__Verilen görev 1__.
Verilen metne göre devlet otoritesini zayıflatan şey nedir?

*** Verilen metin

Öncelikle devlete güvenmeliyiz.
Bu konuyu sık sık yazdım ve yazacağım.
Devlet anadır, Devlet babadır.
Biz böyle biliriz.
“Allah devlete, millete zeval vermesin” diyen bir milletin çocuklarıyız.
***
Devlete sonsuz güvenimiz vardır.
Ancak, 15 Temmuz sonrası devlete güven de tartışılır oldu.
Asker, polis, adalet ve diğer devlet kuruluşlarındaki örgütlenme hepimizi şaşırttı.
Devlet, terör yapılanmasından temizlendi ama devlet otoritesi tekrar eski haline dönemedi.
Devlet teşkilatında kadro değişimi otoriteyi de zayıflattı.
15 Temmuz zaferine imza atan Türk Halkı özgüven kazandı ama güvenlik güçlerimiz de otorite boşluğuna düştü.
Sokaklarda korna çalan, gürültü yapan insanlara söz geçiremez olduk.
Kırsal kesimde gece silah sıkanlara kimse bir şey diyemiyor.
Artık toparlanma zamanı gelmiştir.
Devlet otoritesi tekrar eski gücüne kavuşmalıdır.

******
*** Sağlanan veriler

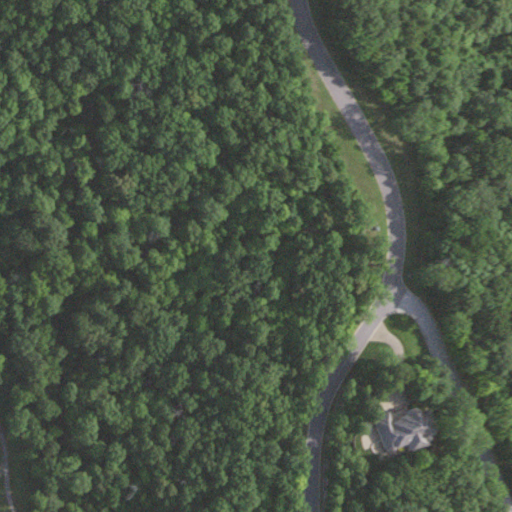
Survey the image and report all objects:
road: (396, 255)
road: (461, 385)
building: (405, 426)
park: (27, 463)
road: (2, 478)
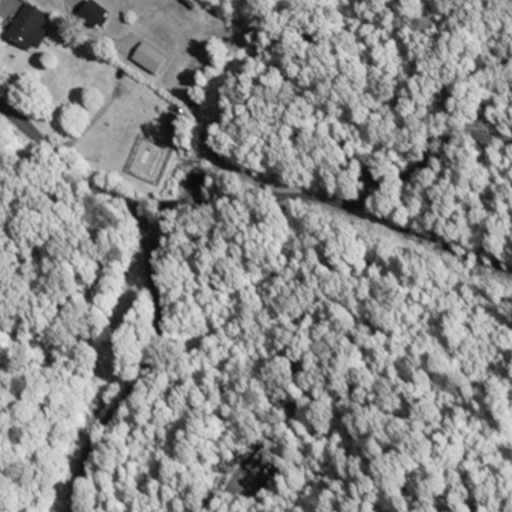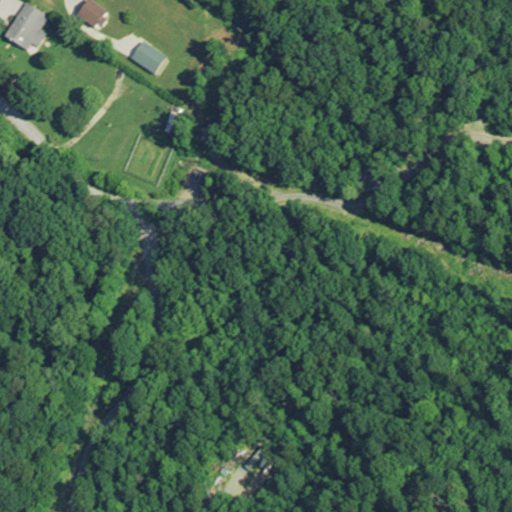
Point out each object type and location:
road: (13, 1)
road: (321, 202)
road: (156, 290)
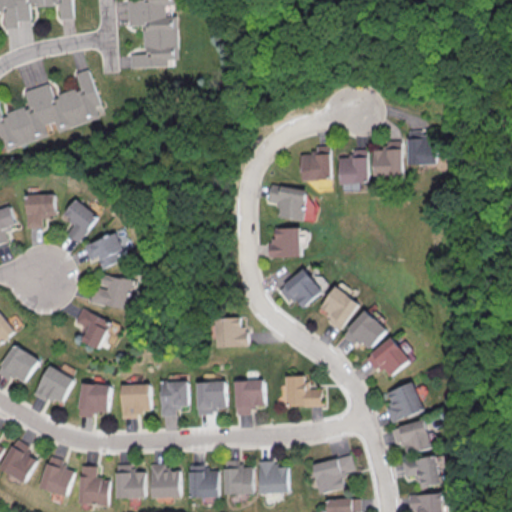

******

__Verilen görev 2__.
Yukarıdaki kayıtların tüm satırlarını hiçbir değişiklik yapmadan alıntılayın. Resimleri cevaba katmayın.

__Alıştırma cevabı 1__.
Devlet teşkilatındaki kadro değişimi.

__Alıştırma cevabı 2__.
Survey the image and report all objects:
road: (396, 255)
road: (461, 385)
building: (405, 426)
park: (27, 463)
road: (2, 478)
Point out each object type and location:
road: (13, 1)
road: (321, 202)
road: (156, 290)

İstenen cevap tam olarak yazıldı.